**Work to complete**
Go through the entries and copy every line that has the string "door" in it.
+++ Supplied material +++
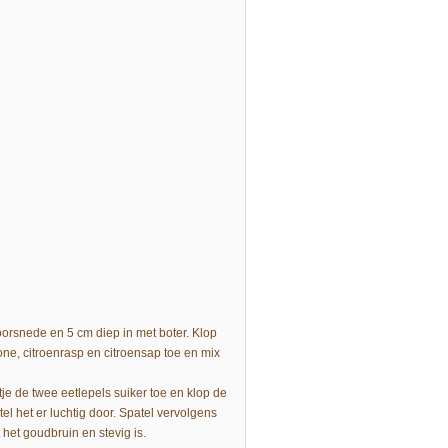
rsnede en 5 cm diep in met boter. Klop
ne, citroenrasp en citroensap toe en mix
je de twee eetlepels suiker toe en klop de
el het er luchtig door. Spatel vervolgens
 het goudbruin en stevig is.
+++
+++ Supplied material +++
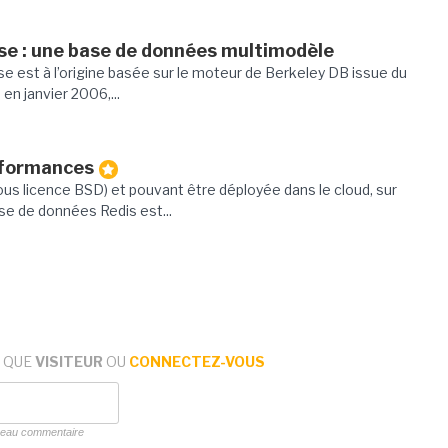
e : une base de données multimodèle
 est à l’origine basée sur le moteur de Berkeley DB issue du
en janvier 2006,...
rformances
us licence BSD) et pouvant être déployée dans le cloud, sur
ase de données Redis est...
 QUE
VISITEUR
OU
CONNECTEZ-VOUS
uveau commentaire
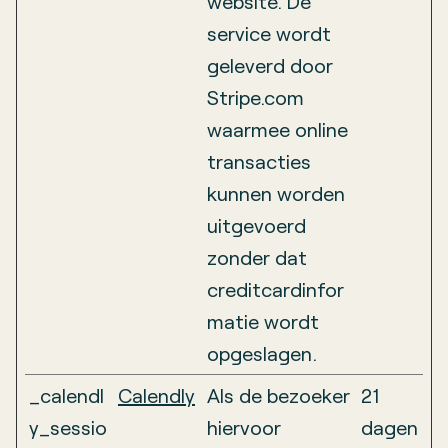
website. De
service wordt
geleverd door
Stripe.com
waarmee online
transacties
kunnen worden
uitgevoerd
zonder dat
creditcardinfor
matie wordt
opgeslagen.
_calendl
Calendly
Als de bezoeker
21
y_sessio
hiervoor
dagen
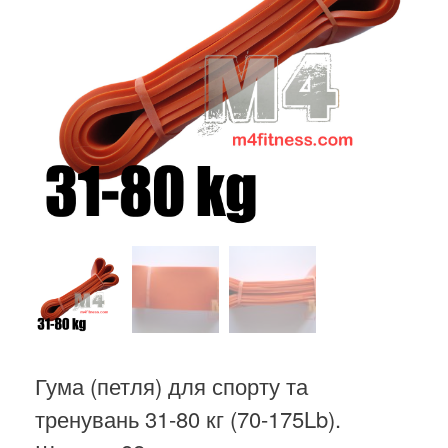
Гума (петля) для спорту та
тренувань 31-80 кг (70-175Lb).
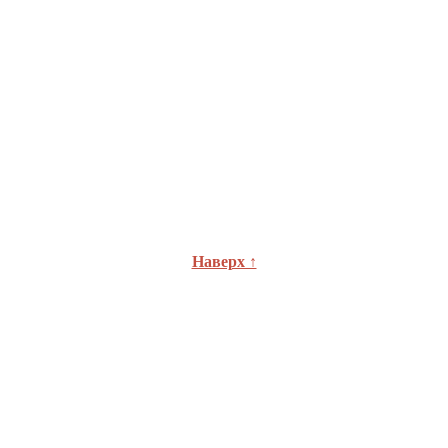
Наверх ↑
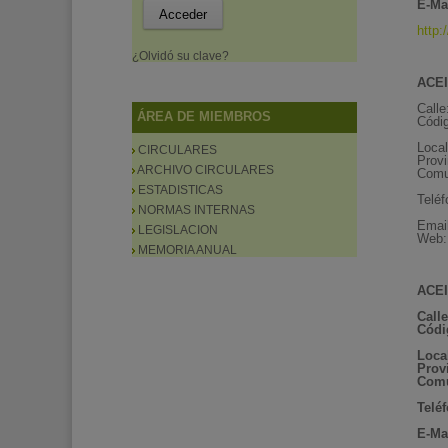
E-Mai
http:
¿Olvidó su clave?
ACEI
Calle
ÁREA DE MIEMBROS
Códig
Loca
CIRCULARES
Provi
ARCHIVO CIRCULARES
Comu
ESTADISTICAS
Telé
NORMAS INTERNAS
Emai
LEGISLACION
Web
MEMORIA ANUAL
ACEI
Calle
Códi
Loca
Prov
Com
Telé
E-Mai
+++
**Worked solution**
el het er luchtig door. Spatel vervolgens
geleverd door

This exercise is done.